Please set out every line of the records below as a JSON list of strings, one string per line, with blank lines skipped and the pictures left out.

--- Listed records ---
====

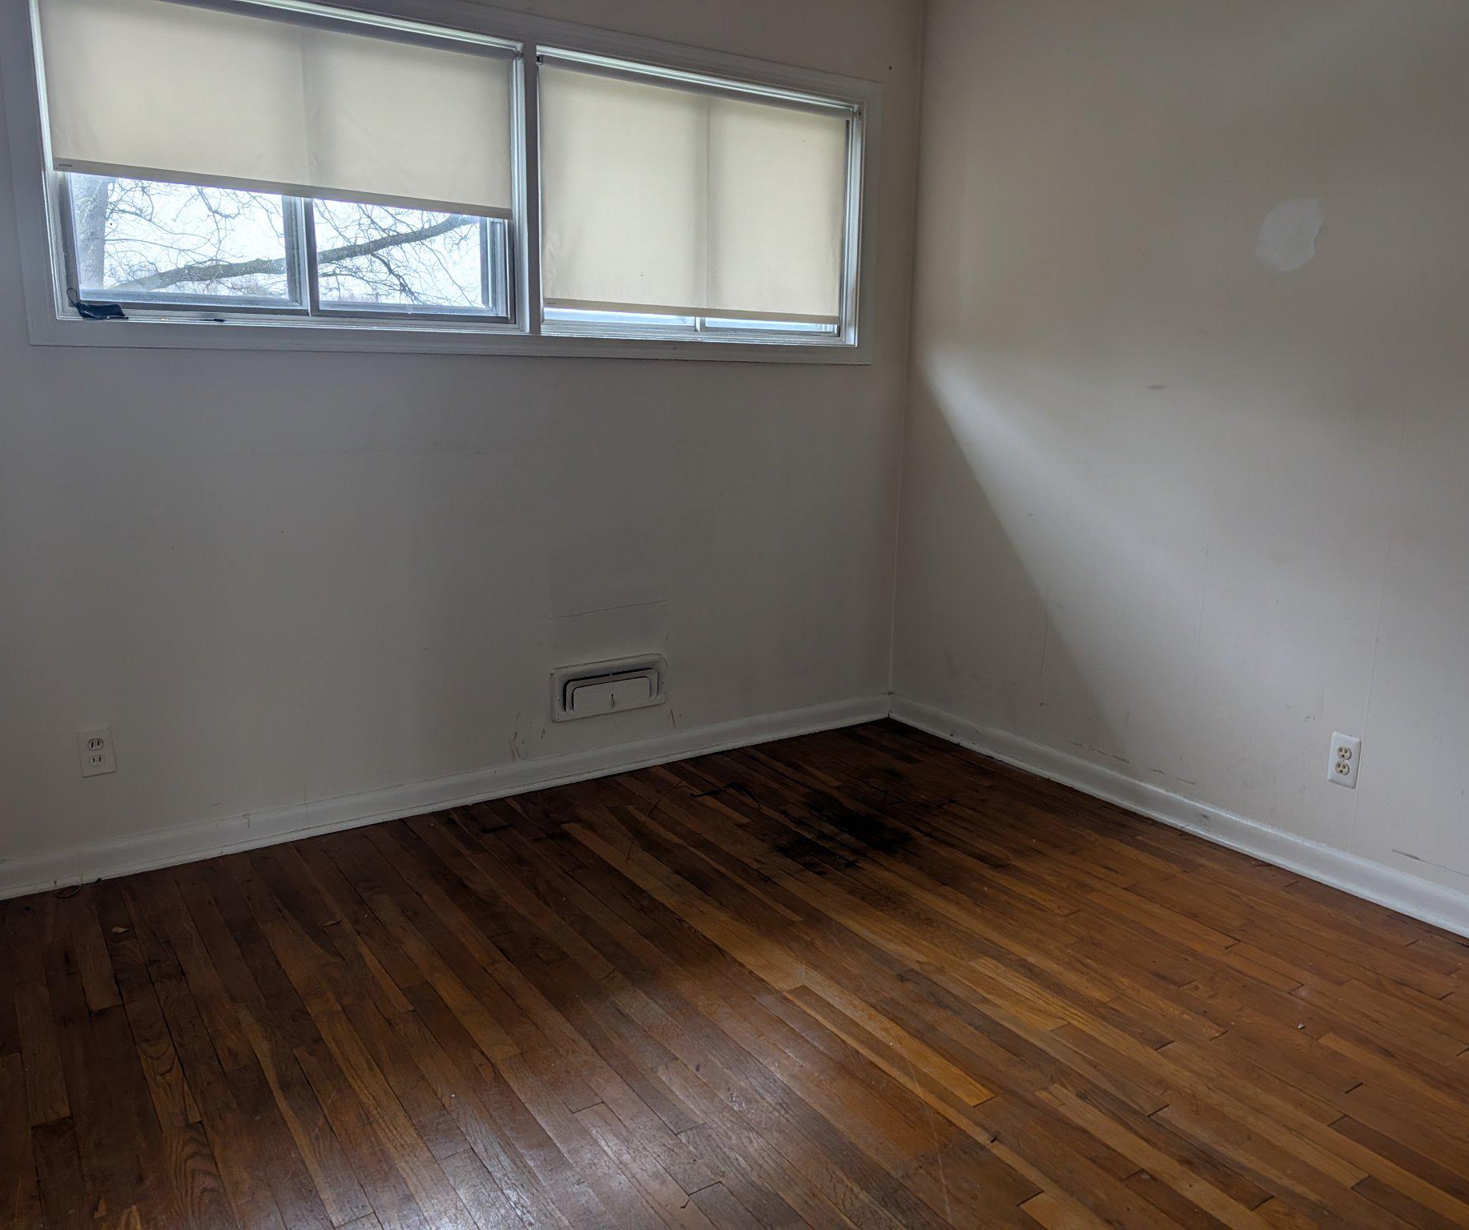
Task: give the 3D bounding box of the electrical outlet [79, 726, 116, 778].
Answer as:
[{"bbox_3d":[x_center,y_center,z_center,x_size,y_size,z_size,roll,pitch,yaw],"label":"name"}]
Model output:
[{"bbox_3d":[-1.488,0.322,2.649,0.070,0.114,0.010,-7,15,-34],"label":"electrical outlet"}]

====

--- Exercise answer ---
[
  "Task: give the 3D bounding box of the electrical outlet [79, 726, 116, 778].",
  "Answer as:",
  "[{\"bbox_3d\":[x_center,y_center,z_center,x_size,y_size,z_size,roll,pitch,yaw],\"label\":\"name\"}]",
  "Model output:",
  "[{\"bbox_3d\":[-1.488,0.322,2.649,0.070,0.114,0.010,-7,15,-34],\"label\":\"electrical outlet\"}]"
]